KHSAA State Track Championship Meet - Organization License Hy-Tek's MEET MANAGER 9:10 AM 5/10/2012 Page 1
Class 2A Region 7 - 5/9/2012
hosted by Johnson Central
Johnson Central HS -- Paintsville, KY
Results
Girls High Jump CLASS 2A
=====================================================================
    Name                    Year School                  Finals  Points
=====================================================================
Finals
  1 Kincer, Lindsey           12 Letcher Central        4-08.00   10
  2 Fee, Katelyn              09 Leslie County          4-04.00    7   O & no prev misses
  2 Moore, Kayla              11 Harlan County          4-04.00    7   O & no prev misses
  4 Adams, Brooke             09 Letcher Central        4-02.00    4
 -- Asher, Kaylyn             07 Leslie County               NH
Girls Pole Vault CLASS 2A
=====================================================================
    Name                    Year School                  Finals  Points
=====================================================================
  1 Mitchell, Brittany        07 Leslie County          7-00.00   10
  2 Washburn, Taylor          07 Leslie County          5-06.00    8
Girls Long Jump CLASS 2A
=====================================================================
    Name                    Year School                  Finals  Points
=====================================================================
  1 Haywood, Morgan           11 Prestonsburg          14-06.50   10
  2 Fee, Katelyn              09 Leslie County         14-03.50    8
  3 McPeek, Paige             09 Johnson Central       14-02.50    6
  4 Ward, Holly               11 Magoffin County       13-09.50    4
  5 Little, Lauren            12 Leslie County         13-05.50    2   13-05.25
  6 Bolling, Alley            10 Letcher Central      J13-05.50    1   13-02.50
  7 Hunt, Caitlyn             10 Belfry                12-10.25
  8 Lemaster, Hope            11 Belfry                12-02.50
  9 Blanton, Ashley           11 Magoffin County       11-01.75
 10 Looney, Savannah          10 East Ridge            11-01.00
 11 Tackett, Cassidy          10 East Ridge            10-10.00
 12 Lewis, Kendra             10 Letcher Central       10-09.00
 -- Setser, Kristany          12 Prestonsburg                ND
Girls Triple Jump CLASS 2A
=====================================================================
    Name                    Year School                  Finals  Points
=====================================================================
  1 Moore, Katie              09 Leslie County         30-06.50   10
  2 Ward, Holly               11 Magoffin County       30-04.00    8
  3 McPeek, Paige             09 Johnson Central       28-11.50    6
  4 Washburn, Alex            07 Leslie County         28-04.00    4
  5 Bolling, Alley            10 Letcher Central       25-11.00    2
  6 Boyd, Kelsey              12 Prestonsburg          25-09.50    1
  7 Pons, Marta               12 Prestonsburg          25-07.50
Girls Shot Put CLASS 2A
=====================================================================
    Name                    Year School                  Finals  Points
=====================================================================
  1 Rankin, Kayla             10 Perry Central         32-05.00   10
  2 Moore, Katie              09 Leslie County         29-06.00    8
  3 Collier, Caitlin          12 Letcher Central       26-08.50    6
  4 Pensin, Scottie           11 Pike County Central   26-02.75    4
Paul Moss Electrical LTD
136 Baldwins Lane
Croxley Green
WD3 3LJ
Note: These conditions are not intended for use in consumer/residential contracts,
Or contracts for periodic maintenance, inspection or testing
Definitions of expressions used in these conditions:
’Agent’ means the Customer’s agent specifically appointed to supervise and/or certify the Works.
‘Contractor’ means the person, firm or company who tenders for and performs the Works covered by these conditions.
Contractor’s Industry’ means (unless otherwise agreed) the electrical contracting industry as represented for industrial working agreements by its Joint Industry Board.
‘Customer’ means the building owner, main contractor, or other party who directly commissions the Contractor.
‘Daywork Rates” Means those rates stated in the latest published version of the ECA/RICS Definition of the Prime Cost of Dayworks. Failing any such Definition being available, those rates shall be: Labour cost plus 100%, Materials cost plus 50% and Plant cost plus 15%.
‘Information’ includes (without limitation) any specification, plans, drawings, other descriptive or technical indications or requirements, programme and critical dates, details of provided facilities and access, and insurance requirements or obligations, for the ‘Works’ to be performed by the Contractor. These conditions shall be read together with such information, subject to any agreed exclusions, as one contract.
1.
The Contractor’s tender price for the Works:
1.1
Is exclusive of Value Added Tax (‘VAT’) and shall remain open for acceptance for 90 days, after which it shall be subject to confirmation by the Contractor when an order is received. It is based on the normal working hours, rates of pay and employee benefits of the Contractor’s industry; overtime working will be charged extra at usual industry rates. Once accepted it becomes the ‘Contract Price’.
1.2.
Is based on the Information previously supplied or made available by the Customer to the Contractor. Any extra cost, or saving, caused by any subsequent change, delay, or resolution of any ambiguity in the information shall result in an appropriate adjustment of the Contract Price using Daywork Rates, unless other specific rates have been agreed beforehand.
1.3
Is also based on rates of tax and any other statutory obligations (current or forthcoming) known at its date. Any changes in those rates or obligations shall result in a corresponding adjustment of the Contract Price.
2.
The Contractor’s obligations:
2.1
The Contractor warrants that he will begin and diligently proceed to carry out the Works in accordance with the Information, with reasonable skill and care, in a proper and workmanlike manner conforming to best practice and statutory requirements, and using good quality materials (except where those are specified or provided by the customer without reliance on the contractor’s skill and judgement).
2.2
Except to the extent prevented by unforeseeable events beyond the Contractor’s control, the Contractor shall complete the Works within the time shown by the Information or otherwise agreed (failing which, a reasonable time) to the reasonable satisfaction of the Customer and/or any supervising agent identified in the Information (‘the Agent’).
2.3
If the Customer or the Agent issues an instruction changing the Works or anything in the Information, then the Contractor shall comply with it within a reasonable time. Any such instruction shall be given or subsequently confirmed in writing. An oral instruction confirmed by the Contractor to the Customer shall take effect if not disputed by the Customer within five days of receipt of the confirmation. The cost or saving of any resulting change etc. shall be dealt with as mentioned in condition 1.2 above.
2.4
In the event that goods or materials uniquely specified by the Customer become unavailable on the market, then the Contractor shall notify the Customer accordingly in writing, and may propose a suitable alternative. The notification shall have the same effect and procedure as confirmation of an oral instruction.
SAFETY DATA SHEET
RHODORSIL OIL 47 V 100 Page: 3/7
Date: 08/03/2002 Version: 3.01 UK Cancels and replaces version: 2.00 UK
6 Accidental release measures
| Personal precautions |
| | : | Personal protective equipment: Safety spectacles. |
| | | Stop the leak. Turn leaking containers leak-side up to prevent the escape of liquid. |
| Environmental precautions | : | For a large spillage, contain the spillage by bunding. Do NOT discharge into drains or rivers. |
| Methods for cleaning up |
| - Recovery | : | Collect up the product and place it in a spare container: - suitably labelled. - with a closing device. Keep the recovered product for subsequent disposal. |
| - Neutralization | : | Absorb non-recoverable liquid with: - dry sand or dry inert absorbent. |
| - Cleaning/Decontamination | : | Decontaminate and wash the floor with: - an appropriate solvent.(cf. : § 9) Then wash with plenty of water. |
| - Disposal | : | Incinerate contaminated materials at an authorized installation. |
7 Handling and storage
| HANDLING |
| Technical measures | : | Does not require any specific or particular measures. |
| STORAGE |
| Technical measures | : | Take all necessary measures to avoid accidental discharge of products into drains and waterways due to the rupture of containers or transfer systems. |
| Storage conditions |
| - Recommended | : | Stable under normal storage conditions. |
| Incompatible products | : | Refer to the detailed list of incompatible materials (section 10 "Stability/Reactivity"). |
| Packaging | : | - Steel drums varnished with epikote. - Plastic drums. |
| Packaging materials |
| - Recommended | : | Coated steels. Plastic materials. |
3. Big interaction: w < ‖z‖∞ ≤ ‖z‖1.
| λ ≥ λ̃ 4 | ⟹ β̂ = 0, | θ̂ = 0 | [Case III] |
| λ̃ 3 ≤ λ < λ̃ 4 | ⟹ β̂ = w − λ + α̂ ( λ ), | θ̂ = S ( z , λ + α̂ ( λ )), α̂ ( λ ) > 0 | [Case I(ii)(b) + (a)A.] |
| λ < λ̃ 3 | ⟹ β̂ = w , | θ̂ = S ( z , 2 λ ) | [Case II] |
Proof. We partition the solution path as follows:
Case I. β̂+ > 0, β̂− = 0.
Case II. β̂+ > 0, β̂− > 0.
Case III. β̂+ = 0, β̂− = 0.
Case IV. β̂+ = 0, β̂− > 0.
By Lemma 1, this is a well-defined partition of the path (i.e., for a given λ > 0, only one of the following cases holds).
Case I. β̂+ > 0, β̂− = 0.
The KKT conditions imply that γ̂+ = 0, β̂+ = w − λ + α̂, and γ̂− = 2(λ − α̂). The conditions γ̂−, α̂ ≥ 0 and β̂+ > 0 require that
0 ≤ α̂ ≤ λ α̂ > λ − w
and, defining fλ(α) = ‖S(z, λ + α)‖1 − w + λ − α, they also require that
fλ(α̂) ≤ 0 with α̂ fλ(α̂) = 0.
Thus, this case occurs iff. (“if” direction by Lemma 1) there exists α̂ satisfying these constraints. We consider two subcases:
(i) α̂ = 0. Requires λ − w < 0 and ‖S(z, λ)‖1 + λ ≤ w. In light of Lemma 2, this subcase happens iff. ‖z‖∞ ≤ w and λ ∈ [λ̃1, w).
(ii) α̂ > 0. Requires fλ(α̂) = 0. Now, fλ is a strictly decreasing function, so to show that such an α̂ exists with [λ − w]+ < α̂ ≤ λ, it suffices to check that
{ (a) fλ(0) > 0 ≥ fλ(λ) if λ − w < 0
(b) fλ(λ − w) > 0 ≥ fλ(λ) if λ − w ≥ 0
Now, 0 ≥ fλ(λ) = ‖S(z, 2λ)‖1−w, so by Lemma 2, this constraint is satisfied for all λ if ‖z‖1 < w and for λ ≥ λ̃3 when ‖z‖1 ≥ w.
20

Assigned task =
Pull out each line of the records holding the string "Packaging".

Finished exercise =
| Packaging | : | - Steel drums varnished with epikote. - Plastic drums. |
| Packaging materials |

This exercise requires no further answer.